BEGIN DATA IN THIS EXERCISE
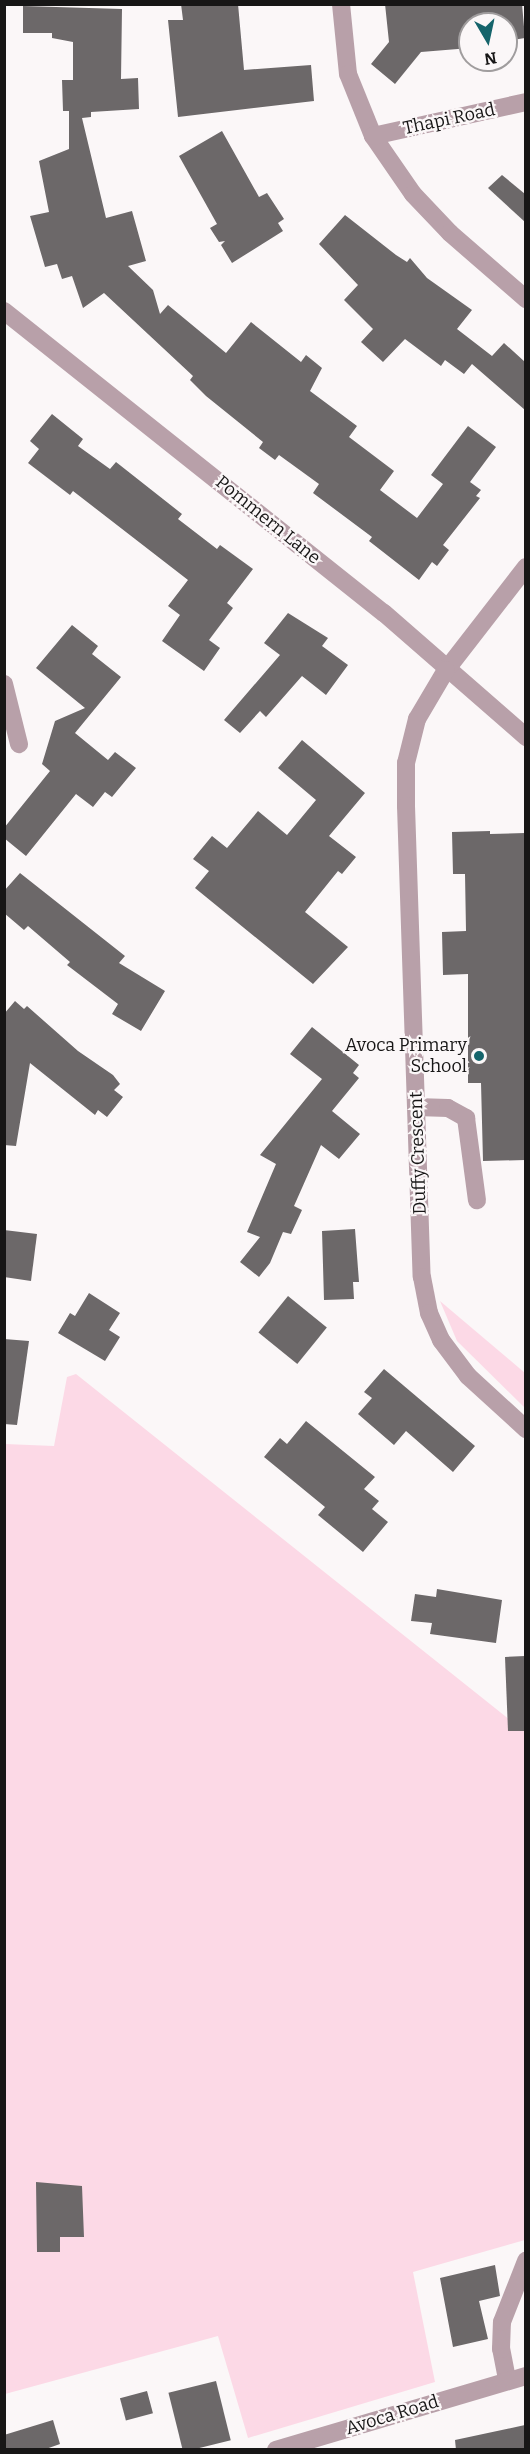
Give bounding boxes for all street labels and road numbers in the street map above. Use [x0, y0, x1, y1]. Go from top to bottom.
street label: Thapi Road [401, 99, 497, 139]
street label: Pommern Lane [211, 471, 325, 569]
street label: Duffy Crescent [405, 1091, 431, 1215]
street label: Avoca Road [343, 2391, 441, 2439]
END DATA IN THIS EXERCISE
ASSIGNMENT
Please transcribe all of the records above exactly, leaving out any pictures.

TASK RESPONSE
Give bounding boxes for all street labels and road numbers in the street map above. Use [x0, y0, x1, y1]. Go from top to bottom.
street label: Thapi Road [401, 99, 497, 139]
street label: Pommern Lane [211, 471, 325, 569]
street label: Duffy Crescent [405, 1091, 431, 1215]
street label: Avoca Road [343, 2391, 441, 2439]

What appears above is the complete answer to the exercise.